However, I don’t believe it. The essential difficulty is that doing good research often requires the simultaneous understanding of several different things—the problem, all the broken approaches to solving some problem, why they break, and some hint about where to look for a solution. Absorbing and simultaneously keeping in mind this information requires a substantial amount of effort.

The extent of effort required is perhaps most easily understood in collaboration with yourself. Often, a problem is not immediately solved the first time it is thought of, instead a researcher must attack it again and again, until either giving up or finding a solution. A basic parameter in attacking a problem is: How hard is it to resume where you left off?

For many of the problems I’ve worked on, the answer is pretty hard. After weeks of not working on a problem, it might take several hours to refresh my memory with all the simultaneous concerns that go into a solution. Even if I worked on such a problem yesterday, it might take a half hour or an hour to reach a state where I’m prepared to make progress.

Given the difficulty of research, I (and many other people) often struggle in dealing with interruptions. Modern technology has made communication very easy, implying a stream of potential interruptions throughout the day, some of which are undeniably fruitful. And yet, an interruption means the overhead of getting back to thinking must be paid yet again.

Trading off properly between the value of avoiding the overhead and the value of dealing with interruptions is a constant struggle which typically did not exist before before modern communication technology made it prevalent. I think it is common to give in to the interrupts, and effectively cease to be able to do research other than research-by-communication. I’m not ready to do that, so I’ve found it essential to arrange large unused and uninterrupted periods of time for the purpose of doing research.

> **DATA FOR ANALYSIS**
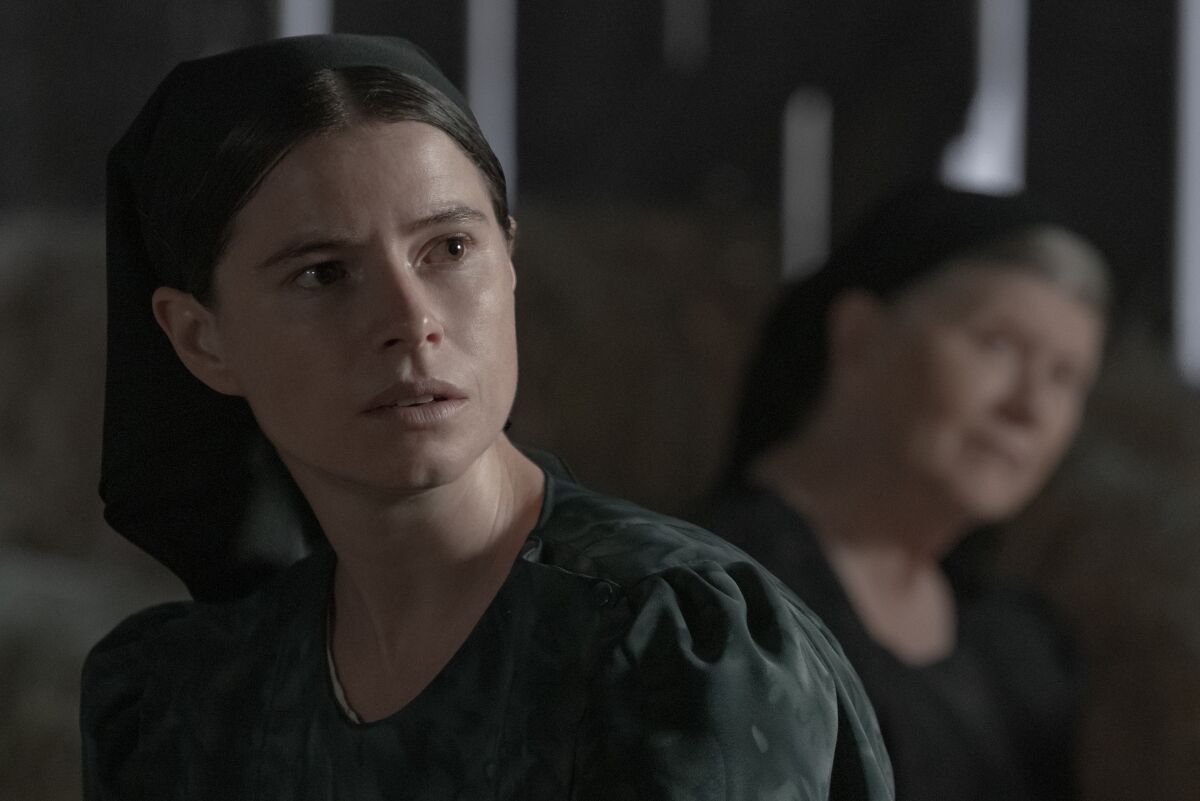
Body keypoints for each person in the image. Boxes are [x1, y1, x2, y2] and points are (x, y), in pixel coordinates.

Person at [82, 34, 893, 799]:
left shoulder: (669, 648)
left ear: (508, 260)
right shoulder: (187, 699)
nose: (412, 318)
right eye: (324, 273)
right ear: (202, 339)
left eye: (451, 249)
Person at [703, 183, 1108, 801]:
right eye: (998, 344)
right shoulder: (715, 604)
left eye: (1065, 377)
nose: (1030, 407)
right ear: (858, 337)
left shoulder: (1024, 654)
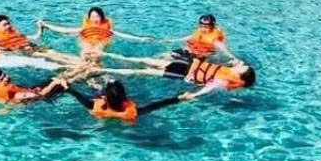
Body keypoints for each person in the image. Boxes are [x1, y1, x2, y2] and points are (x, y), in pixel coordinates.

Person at [96, 54, 256, 101]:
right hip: (186, 65)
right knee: (145, 63)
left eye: (242, 68)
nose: (240, 65)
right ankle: (105, 59)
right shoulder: (232, 72)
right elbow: (239, 64)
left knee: (144, 69)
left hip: (184, 72)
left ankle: (105, 66)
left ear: (240, 75)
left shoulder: (225, 80)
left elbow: (209, 87)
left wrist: (193, 95)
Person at [39, 7, 151, 60]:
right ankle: (82, 66)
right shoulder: (83, 28)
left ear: (101, 17)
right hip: (87, 40)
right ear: (89, 18)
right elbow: (65, 30)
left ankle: (95, 68)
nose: (95, 19)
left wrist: (141, 39)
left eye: (97, 16)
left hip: (100, 41)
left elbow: (122, 35)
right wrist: (47, 26)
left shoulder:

> **WHAT IS EXPECTED**
Copy out the passage above about research and interruptions word for word, from its first sentence to its last.

> **RESPONSE TO THIS EXERCISE**
However, I don’t believe it. The essential difficulty is that doing good research often requires the simultaneous understanding of several different things—the problem, all the broken approaches to solving some problem, why they break, and some hint about where to look for a solution. Absorbing and simultaneously keeping in mind this information requires a substantial amount of effort.

The extent of effort required is perhaps most easily understood in collaboration with yourself. Often, a problem is not immediately solved the first time it is thought of, instead a researcher must attack it again and again, until either giving up or finding a solution. A basic parameter in attacking a problem is: How hard is it to resume where you left off?

For many of the problems I’ve worked on, the answer is pretty hard. After weeks of not working on a problem, it might take several hours to refresh my memory with all the simultaneous concerns that go into a solution. Even if I worked on such a problem yesterday, it might take a half hour or an hour to reach a state where I’m prepared to make progress.

Given the difficulty of research, I (and many other people) often struggle in dealing with interruptions. Modern technology has made communication very easy, implying a stream of potential interruptions throughout the day, some of which are undeniably fruitful. And yet, an interruption means the overhead of getting back to thinking must be paid yet again.

Trading off properly between the value of avoiding the overhead and the value of dealing with interruptions is a constant struggle which typically did not exist before before modern communication technology made it prevalent. I think it is common to give in to the interrupts, and effectively cease to be able to do research other than research-by-communication. I’m not ready to do that, so I’ve found it essential to arrange large unused and uninterrupted periods of time for the purpose of doing research.